More and more of today’s purchases are now being made online and one of the beneficiaries of this movement is the shipping industry. The industry is expected to continue to increase but modern third-party logistics companies (3PLs) face a few challenges keeping up with the growth spurt.
According to a new market report published by Transparency Market Research, the logistics market in terms of revenue is expected to reach USD $15522.02 billion by 2023, growing at a compound annual growth rate of 7.5 percent from 2015 to 2024. While this type of growth is a good thing for 3PLs, it brings challenges that can limit service and profitability if not handled properly.
In this article, we’ll take a look at some of the challenges that modern 3PLs face.
With the logistics market growing and no slow down in sight, 3PLs are suddenly finding themselves short-staffed. Working in the logistics industry is already a more time-consuming job than your normal 9 to 5 job but as 3PLs find themselves with more business and fewer employees to handle the additional business, workers are putting in long hours running at higher stress levels.
Modern 3PLs today are hiring at unprecedented rates, but quantity isn’t always better than quality. 3PLs have to invest time and money into getting new hires up to speed with their operations and company expectations. The logistics industry isn’t a fit for everyone, so retaining new employees becomes a challenge in itself.
Whenever you are driving behind a semi-truck on the highway, odds are there is a sign on the back of their trailer saying that they are hiring. When e-logs went into effect in December of 2017, many owner-operators and carriers with smaller fleets decided to step out of the industry, lowering the supply of available equipment. The e-logs now force trucks to sit for a rest period according to regulations, where drivers had been altering their paper logbooks previously in order to keep moving.
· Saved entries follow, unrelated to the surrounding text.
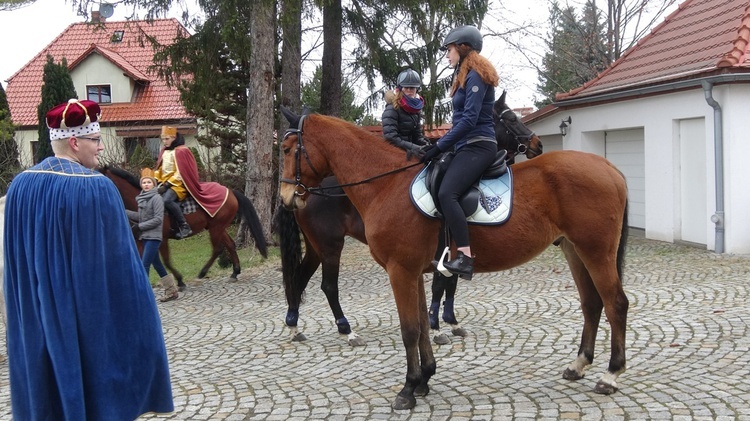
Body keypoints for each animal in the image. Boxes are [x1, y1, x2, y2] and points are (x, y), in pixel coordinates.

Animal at [101, 166, 268, 288]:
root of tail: (230, 191)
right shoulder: (142, 241)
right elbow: (144, 261)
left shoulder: (162, 239)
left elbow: (166, 261)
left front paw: (180, 281)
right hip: (218, 227)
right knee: (230, 245)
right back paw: (235, 272)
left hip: (216, 228)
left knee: (218, 248)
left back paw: (203, 272)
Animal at [278, 91, 548, 344]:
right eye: (511, 119)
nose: (538, 144)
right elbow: (441, 285)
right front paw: (436, 326)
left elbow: (450, 283)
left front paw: (451, 321)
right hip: (331, 246)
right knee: (328, 286)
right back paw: (347, 330)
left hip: (317, 247)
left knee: (300, 278)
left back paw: (293, 325)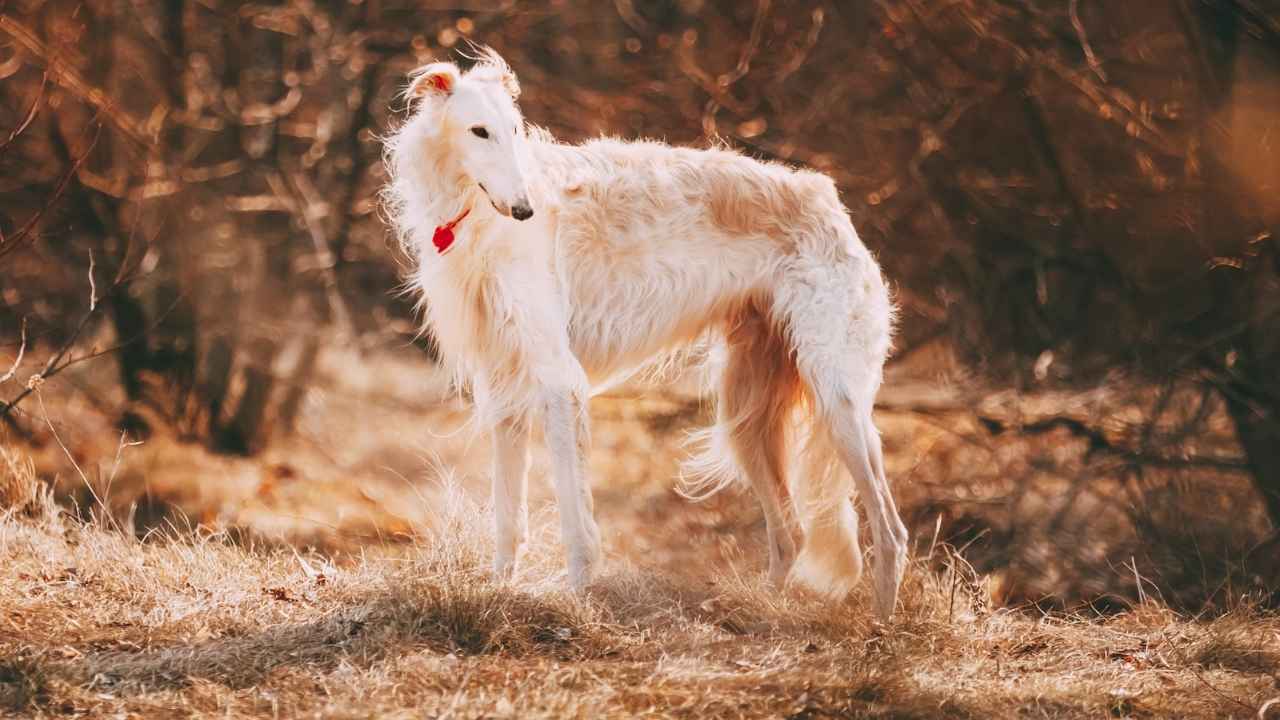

Drivers could move more shipments in a week by cooking their log books but with no way around the e-logs, drivers are not nearly as productive as they were before.
According to the American Trucking Association (ATA), the trucking industry is short about 51,000 drivers currently. If the trend continues the way it has been, the driver shortage is projected to hit 106,000 by 2022. Fewer trucks available plus the rise in shipping demand from customers has been a perfect storm for carriers still in operation because they are now raking in rates that were previously unheard of. Contracted freight rates are up 6-10 percent, while spot freight rates are higher than they’ve ever been, up anywhere from 30-60 percent currently.
Amazon has created an e-commerce market where anyone can sell products out of their home and many people are moving to e-commerce full-time. E-commerce business owners generally start operating out of their house but once the demand for their products outgrows the physical space in their house, they look to 3PLs who offer warehousing and fulfillment services. 3PLs are a valuable asset to e-commerce businesses because the 3PLs take care of their inventory, picking, packing and shipping process. Concurrent to the e-commerce boom, warehousing costs have gone up. According to Armstrong and Associates, warehousing costs in 2010 totaled about $112 billion dollars. The warehousing costs in 2017 were an estimated $148.7 billion dollars.
E-commerce is a non-exact science, so 3PLs who are offering fulfillment services to their customers may have some days with very little on their plate and other days with too much volume to handle due to an influx of sales. If a sale is large enough or if multiple companies utilizing the same 3PL have sales, then there may not be enough staff on-hand to process all the orders based on the customer’s standards. This can lead to an increase in overtime, a sudden hurry to hire temporary employees and a lack of company-specific branded shipping supplies.
As 3PLs handle more than just over-the-road shipping, they need to continually implement new technology to keep up with their internal demands. 3PLs may have to operate through multiple different software systems depending on what they are trying to accomplish. A fulfillment team and a shipping team may be working with two different types of software and when these two departments need to cross-function, the results could end up being choppy. If the two systems cannot communicate with each other, this means that each department will have to waste more time on generating data and reports as opposed to focusing on something else more important within the supply chain.
According to Datex, companies are now outsourcing to 3PLs in order to obtain a partner with more IT capabilities. Although IT services are not outsourced as often, the rate of adoption is increasing. According to the 2017 3PL Study, in 2017, 17 percent of shippers outsourced IT services to a 3PL, a 6 percent increase over that of 2016. So as customers are struggling with their own technology issues, they are turning to 3PLs for help. This means that the modern 3PL needs to have the most innovative and cutting-edge technology available so they can be as efficient as possible with their own data, as well as their customer’s data.
3PLs are being forced to adapt to a growing shipping market as they deal with customers who have higher demands and expectations. There are plenty of other challenges facing a 3PL but these staffing, the driver shortage, technology and the need for warehousing and fulfillment are generally the most pertinent for most modern 3PLs.